Visually impaired youth sharing his trauma about losing his job due to the COVID-19 pandemic because of an outstation issue—interviewed in Kolkata, West Bengal, India, September 2021

=== Education ===

As of April 2020, schools had ceased in-person operations in 189 countries, affecting roughly 1.5 billion children worldwide. Children with disabilities have faced a host of challenges related to remote learning. They have faced disruptions to the services they require as laid out in their Individualized Education Programs (IEP) and have struggled with many of the technologies used to carry out remote learning. Many types of assistive technologies, such as screen readers for the blind, are not compatible with the software platforms being used for remote learning. Children with disabilities often require in-person assistance, such as various physical and occupational therapies, and most teachers are not trained in how to conduct education remotely for children with disabilities. Parents of disabled children are also struggling, as they are being asked to provide many of the services their children receive in school without the training or expertise to do so. Parents of children with disabilities are also concerned about the risks involved in their children returning to school. Children with disabilities are more likely to have other health conditions that increase their risk of COVID-related complications.

== Vaccine access ==
For disabled individuals, COVID-19 vaccine distributions have raised some concerns. In many Western countries, such as the U.S., Canada, Australia, and across Europe, vaccine rollouts have been uneven, exposing and exacerbating many of the inequities disabled individuals face. Despite disabled people being overall more willing to be vaccinated than those without disabilities, they have received vaccines at lower rates. This vaccination-rate discrepancy likely grew from non-standardized vaccine rollouts; in the United States, for example, each state was allowed to differently implement the vaccine guidelines put forth by the Centers for Disease Control and Prevention (CDC). Similarly, in Europe and Canada, there were no specific guidelines in place that provided accommodations to disabled individuals. This lack of standardization and accommodation left many disabled individuals behind, unable to get the vaccine regardless of desire.

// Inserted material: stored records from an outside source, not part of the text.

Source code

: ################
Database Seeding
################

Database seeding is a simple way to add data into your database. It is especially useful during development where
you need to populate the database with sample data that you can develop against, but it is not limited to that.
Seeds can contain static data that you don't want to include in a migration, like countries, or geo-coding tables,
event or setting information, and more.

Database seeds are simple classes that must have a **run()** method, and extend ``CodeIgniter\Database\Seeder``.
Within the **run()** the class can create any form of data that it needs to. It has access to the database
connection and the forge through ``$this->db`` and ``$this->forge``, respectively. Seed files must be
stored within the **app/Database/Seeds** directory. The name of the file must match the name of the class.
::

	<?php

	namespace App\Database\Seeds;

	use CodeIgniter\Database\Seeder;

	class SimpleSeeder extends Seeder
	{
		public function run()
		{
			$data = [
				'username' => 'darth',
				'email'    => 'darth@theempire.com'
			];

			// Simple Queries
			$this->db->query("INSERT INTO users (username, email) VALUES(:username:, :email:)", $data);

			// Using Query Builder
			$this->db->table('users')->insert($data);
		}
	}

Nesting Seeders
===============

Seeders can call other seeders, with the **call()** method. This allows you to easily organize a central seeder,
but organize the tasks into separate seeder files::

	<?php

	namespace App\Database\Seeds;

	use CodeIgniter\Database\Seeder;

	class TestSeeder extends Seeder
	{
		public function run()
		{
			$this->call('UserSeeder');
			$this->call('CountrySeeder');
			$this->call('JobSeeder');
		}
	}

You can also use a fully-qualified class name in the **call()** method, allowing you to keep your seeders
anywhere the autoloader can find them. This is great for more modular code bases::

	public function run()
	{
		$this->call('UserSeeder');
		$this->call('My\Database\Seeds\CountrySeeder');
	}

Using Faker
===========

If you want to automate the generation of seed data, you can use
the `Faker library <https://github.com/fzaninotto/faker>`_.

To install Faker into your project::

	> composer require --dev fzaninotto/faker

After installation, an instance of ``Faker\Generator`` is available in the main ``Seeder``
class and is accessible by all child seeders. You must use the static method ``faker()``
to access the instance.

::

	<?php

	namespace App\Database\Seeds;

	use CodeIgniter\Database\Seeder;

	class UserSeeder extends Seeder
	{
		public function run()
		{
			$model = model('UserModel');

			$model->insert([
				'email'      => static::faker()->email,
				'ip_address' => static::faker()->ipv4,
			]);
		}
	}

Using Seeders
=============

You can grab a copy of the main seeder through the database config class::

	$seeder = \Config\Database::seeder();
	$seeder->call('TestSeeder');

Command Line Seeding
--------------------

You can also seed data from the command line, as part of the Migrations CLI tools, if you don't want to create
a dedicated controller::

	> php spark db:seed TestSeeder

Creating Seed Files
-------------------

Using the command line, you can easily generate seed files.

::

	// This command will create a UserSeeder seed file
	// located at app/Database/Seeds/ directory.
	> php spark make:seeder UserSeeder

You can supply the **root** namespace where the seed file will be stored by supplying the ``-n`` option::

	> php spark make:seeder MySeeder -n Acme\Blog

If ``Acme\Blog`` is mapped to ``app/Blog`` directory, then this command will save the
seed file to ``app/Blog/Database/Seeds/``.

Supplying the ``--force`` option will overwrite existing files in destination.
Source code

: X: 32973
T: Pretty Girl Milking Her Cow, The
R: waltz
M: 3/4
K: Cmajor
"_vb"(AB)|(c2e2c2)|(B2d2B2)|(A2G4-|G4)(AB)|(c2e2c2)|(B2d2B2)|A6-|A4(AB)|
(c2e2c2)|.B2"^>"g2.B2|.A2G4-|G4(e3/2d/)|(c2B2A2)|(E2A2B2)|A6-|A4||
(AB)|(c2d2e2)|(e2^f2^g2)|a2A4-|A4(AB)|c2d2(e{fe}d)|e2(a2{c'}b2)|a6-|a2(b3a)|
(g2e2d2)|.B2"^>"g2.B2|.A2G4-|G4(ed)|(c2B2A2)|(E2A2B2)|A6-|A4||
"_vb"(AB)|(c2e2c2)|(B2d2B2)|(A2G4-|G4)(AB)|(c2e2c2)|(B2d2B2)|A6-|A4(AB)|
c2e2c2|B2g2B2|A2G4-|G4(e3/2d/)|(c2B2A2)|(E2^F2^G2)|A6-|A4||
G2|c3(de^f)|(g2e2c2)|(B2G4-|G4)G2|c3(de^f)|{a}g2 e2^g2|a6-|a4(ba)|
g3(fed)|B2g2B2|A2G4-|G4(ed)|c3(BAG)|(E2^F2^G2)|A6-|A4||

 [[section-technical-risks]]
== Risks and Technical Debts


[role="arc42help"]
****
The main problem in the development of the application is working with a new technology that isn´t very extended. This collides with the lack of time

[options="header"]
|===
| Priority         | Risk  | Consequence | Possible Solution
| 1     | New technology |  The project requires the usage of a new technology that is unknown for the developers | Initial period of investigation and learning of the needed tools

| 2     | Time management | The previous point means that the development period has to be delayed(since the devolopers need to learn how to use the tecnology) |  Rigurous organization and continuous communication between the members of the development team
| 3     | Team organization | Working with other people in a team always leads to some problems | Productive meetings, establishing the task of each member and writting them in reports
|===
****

A recent investigation into vaccine access in the United States conducted by the CDC cites access difficulties as one of the main reasons why disabled individuals are vaccinated at lower rates than the rest of the population. For example, many disabled individuals cite having trouble either getting to a vaccination location or making online appointments as one of the reasons why they have not yet been vaccinated. To overcome these obstacles, the CDC has issued a set of guidelines with regard to vaccine distribution to disabled individuals. These guidelines outline changes that vaccine locations should make, such as making instruction and information available in both American Sign Language (ASL) and in braille. Europe has also established similar guidelines.